Regarding the (currently negative) results about rewriting in category theory, we have experimented a lot with Philip Zucker and James Fairbanks. The Catlab.jl package, designed for modeling category theoretical and algebraic constructs inside of Julia works through a different kind of symbolic expression, based on the theory of Generalized Algebraic Theories. These expressions require a complex way of embedding their types into the expressions. In higher order category contexts, those type tags often directly contain other expressions and not only 'type objects'. We tried many different encodings of those 'type tags' and tried to produce some proofs in various categories, but we found out that the equality saturation algorithm sometimes does not terminate even on trivial proofs and 'loses' a lot of time trying to apply equalities that are not relevant for the proof in question.

This is why we need:

Better trimming of the rule space through rule schedulers, some sort of algorithm providing "guidance" to equality saturation through the proofs/rewrites.
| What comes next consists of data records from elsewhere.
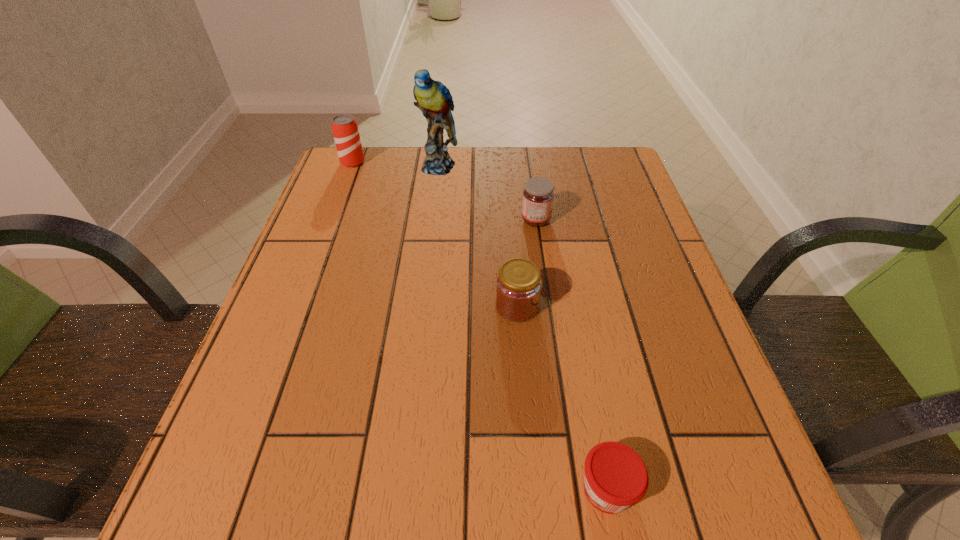
Locate an element on the screen. free space between the second nearest object and the nearest object is located at coordinates (562, 397).

Locate an element on the screen. The width and height of the screenshot is (960, 540). free space that is in between the second nearest object and the second object from left to right is located at coordinates (477, 236).

Locate an element on the screen. free space between the second tallest object and the shortest object is located at coordinates (480, 326).

Locate an element on the screen. This screenshot has height=540, width=960. object that is the second closest to the leftmost object is located at coordinates point(538,195).

This screenshot has width=960, height=540. In order to click on the second closest object to the nearest jam in this screenshot , I will do `click(538, 195)`.

Point out which jam is positioned as the second nearest to the parrot. Please provide its 2D coordinates. Your answer should be formatted as a tuple, i.e. [(x, y)], where the tuple contains the x and y coordinates of a point satisfying the conditions above.

[(518, 288)]

Identify the location of the second closest jam relative to the second object from left to right. (518, 288).

Locate an element on the screen. The image size is (960, 540). vacant space that satisfies the following two spatial constraints: 1. on the face of the parrot; 2. on the right side of the third farthest object is located at coordinates (432, 220).

Locate an element on the screen. The image size is (960, 540). vacant area that satisfies the following two spatial constraints: 1. on the face of the parrot; 2. on the left side of the second farthest jam is located at coordinates (421, 306).

I want to click on free point that satisfies the following two spatial constraints: 1. on the front side of the leftmost object; 2. on the left side of the second nearest jam, so click(300, 306).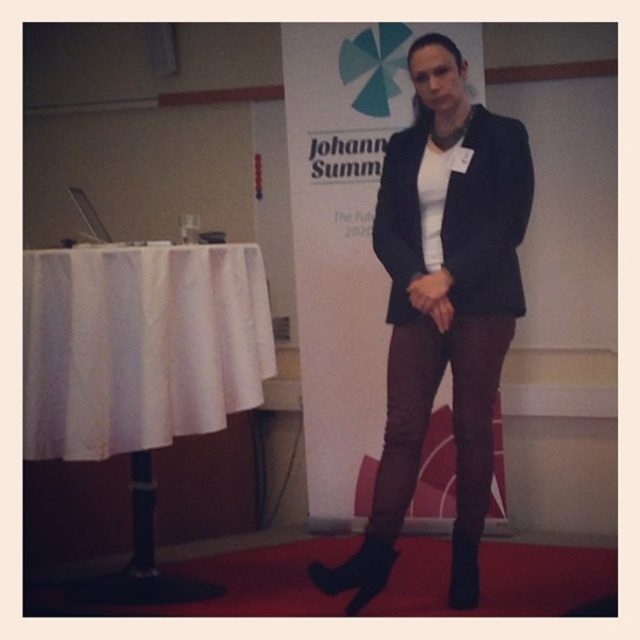
You are a photographer setting up for a portrait session. You need to ensure that the black matte blazer at center and the white cloth at left are positioned so that the blazer is centered in the frame while the white cloth remains out of the main shot. Given their current positions, is this arrangement possible?

The black matte blazer at center is to the right of the white cloth at left. Since the blazer is already positioned to the right of the white cloth, moving the blazer further to the center would require shifting it leftward, which might bring the white cloth into the frame. Therefore, achieving the desired arrangement may not be possible without adjusting the white cloth.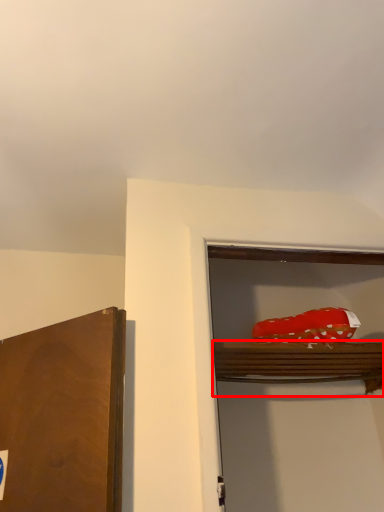
Question: Observing the image, what is the correct spatial positioning of shelf (annotated by the red box) in reference to food?

Choices:
 (A) left
 (B) right

Answer: (B)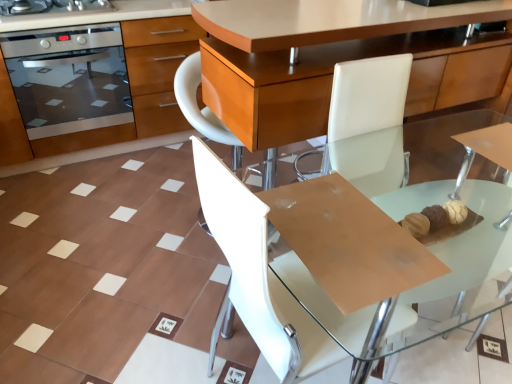
Where is `free point to the left of white leather chair at center`? The width and height of the screenshot is (512, 384). free point to the left of white leather chair at center is located at coordinates (175, 339).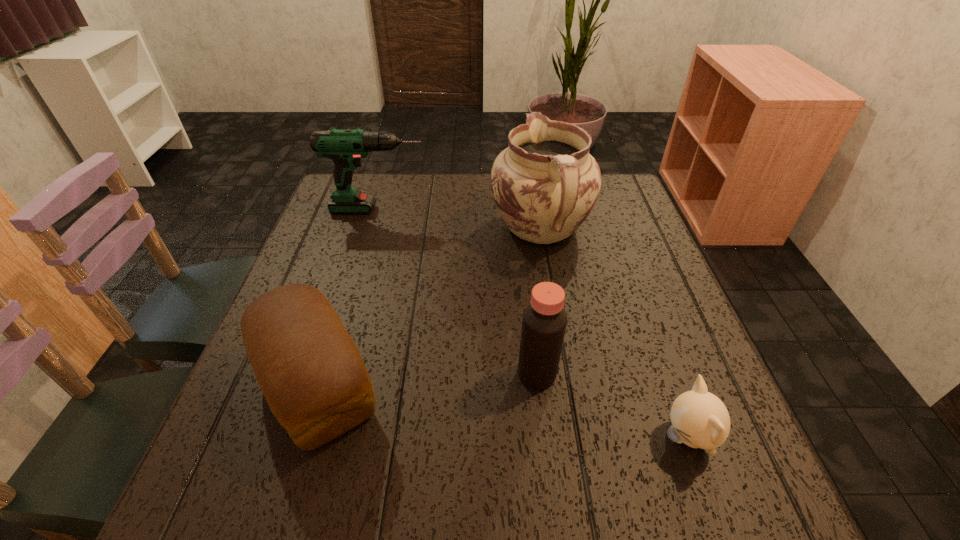
Where is `vacant position located on the face of the rightmost object`? The image size is (960, 540). vacant position located on the face of the rightmost object is located at coordinates (633, 437).

The width and height of the screenshot is (960, 540). Find the location of `free space located 0.390m on the face of the rightmost object`. free space located 0.390m on the face of the rightmost object is located at coordinates (434, 437).

Where is `blank area located 0.250m on the face of the rightmost object`? The width and height of the screenshot is (960, 540). blank area located 0.250m on the face of the rightmost object is located at coordinates (516, 437).

Where is `pitcher at the far edge`? The height and width of the screenshot is (540, 960). pitcher at the far edge is located at coordinates point(545,184).

This screenshot has width=960, height=540. I want to click on drill present at the far edge, so click(x=346, y=147).

Find the location of a particular element. This screenshot has width=960, height=540. object positioned at the near edge is located at coordinates (699, 419).

Locate an element on the screen. The height and width of the screenshot is (540, 960). drill that is at the left edge is located at coordinates (346, 147).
We have currently proposed many ideas for this solving this problem.

An algorithm that provides human readable proofs that are verifiable in polynomial time, to debug and understand where does equality saturation get lost in the jungle of rewrites.
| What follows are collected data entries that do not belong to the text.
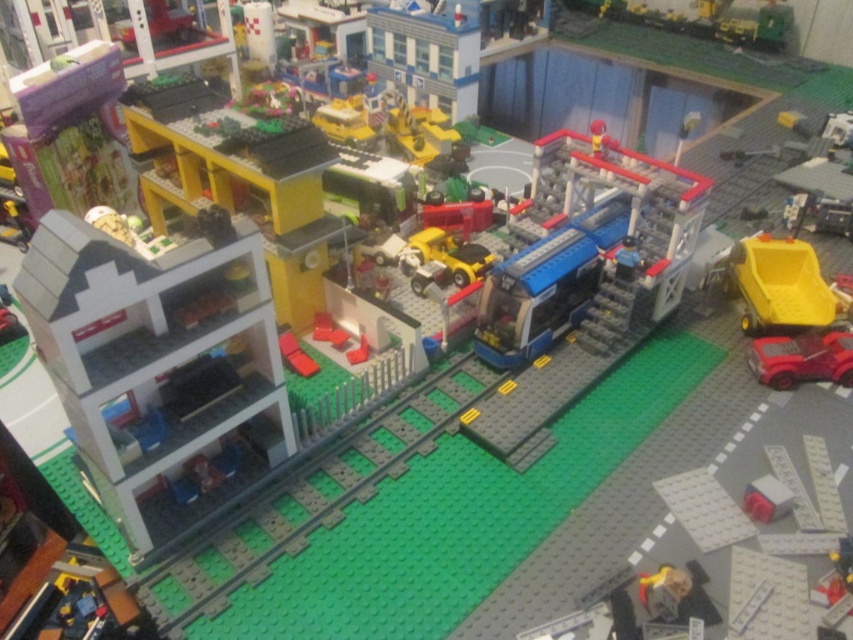
You are a Lego figure standing at the bus stop next to the blue plastic bus at center. You need to get to the shiny red car at lower right. Can you easily walk around the bus to reach the car without moving the bus?

The blue plastic bus at center is positioned over the shiny red car at lower right, so the car is underneath the bus. You cannot easily walk around the bus to reach the shiny red car at lower right because it is blocked by the bus.

You are a Lego figure standing at the bus stop next to the blue plastic bus at center. You want to get to the shiny red car at lower right. Which direction should you walk to reach it?

The blue plastic bus at center is to the left of the shiny red car at lower right, so you should walk to the right to reach the shiny red car at lower right.

You are standing at point A, which is at coordinates point (648, 161), and you want to walk to point B at coordinates point (822, 364). Which direction should you move to reach point B from point A?

To move from point A at coordinates point (648, 161) to point B at coordinates point (822, 364), you should move towards the upper right direction since point B is located to the upper right of point A.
## Proof Certificates are Hard

Seeing why an e-graph rewrite fails is **hard**. This is why, when experimenting with rewriting for Catlab.jl expressions I have spent quite some time trying to design and implement an algorithm that provides an human readable proof (trace of rule application), after Metatheory.jl tries to prove that two expressions are equal using e-graphs. Max Willsey then let me know that Oliver Flatt is working on this problem on the Rust side of this e-graph rewriting world. In a long video chat with Oliver, he explained to me his new, almost finished algorithm. Turns out this task is much more complicated than I've expected, so, I've decided to focus on the Symbolics.jl integration goal for the rest of the GSoC, leaving this much harder problem for future work together with Catlab.jl integration.

## Acknowledgments

I have to thank Max Willsey for creating the awesome egg library, Philip Zucker for having the awesome idea of implementing e-graph rewriting in Julia, Shashi Gowda and Keno Fisher for mentoring me in this GSoC project. Shashi Gowda, Yingbo Ma, Maja Gwozdz, Viral B. Shah, Alan Edelman, Christopher Rackauckas for giving me the awesome opportunity to co-author the Symbolics.jl paper with them, Shashi Gowda, Chris Rackauckas and Yingbo Ma for helping me understand more and work on Symbolics.jl and SymbolicUtils.jl and introducing me in the JuliaSymbolics Github organization. Filippo Bonchi for teaching me a lot about category theory and guiding me through this work, with many friendly revisions of my talks and papers. Evan Patterson and James Fairbanks for creating Catlab.jl, helping me understand it and work with it, Chen Zhao and Roger Luo for their interest in my project and letting me experiment with them on the Yao quantum IR, McCoy Becker for explaining me a lot about how the Julia compiler internals work, and for his Mixtape.jl package and his experiments with Metatheory.jl, Marek Kaluba for his interest in the project and for showing me some cool group theoretical problems, Miguel Raz Guzmán Macedo for his support, Taine Zhao for the MatchCore.jl library and help during the initial development phase of Metatheory.jl. Thanks to Philip Zucker, Chen Zhao, David P. Sanders, Greg Peairs, Mosè Giordano, 'NumHack' and McCoy R. Becker for contributing to the Metatheory.jl package on Github, and finally, thanks to everybody that has given me support in my project from the beginning!